**WORK ORDER A:** Copy out the listing from the line with "# InPut OutPut" through the end of the listing, keeping every line unchanged.

**TEXT:**
....

Thanks for the experiment Prateek.

I agree that the issue is that when polling, we are not in interrupt
context, and thus there is a wakeup ksoftirqd.  The problem is that when
there is only one idle core, waking up the ksoftirqd is counterproductive,
because it prevents load balancing, because that core is then seen as not
being idle.

julia

>
>
>
> > --
> > Thanks and Regards,
> > Prateek
> >
> > >               wakeup_softirqd();
> > > }
> > >
> > > My impression was that wakeup_softirqd was getting called.
> > >
> > > But it is true that if the code is being executed by idle, then
> > > in_interrupt() should be true.  So perhaps it is someone else who is
> > > waking up ksoftirqd.  When I switched to __raise_softirq_irqoff, the
> > > behavior seemed to change, but I may not have fully understood why that
> > > happened.
> > >
> > >>
> > >>> (sched_switch event), then the various actions of sched_balance_softirq to
> > >>> be executed, and the ksoftirqd to be unscheduled (another ksoftirqd)
> > >>> event.
> > >>>
> > >>> But in practice, I see the code of sched_balance_softirq being executed
> > >>> by the idle task, before the ksoftirqd is scheduled (see core 40):
> > >>
> > >> What wakes up ksoftirqd ? and which softirq finally runs in ksoftirqd ?

....

**WORK ORDER B:**
Answer from the thread on ksoftirqd:
(i) Whose experiment does the first message thank?
(ii) Which function did the writer switch to, after which the behavior seemed to change?
(iii) Which task was seen running the code of sched_balance_softirq before ksoftirqd was scheduled?

....

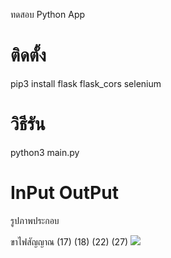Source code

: ทดสอบ Python App
# ติดตั้ง
pip3 install flask flask_cors selenium
# วิธีรัน  
python3 main.py



# InPut OutPut
รูปภาพประกอบ

ขาไฟสัญญาณ
(17)
(18)
(22)
(27)
<img src="https://miro.medium.com/v2/resize:fit:828/format:webp/0*m8yp9LASmibk4IVu.png">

....

**EXERCISE ANSWER A:**
# InPut OutPut
รูปภาพประกอบ

ขาไฟสัญญาณ
(17)
(18)
(22)
(27)
<img src="https://miro.medium.com/v2/resize:fit:828/format:webp/0*m8yp9LASmibk4IVu.png">

**EXERCISE ANSWER B:**
(i) Prateek's
(ii) __raise_softirq_irqoff
(iii) The idle task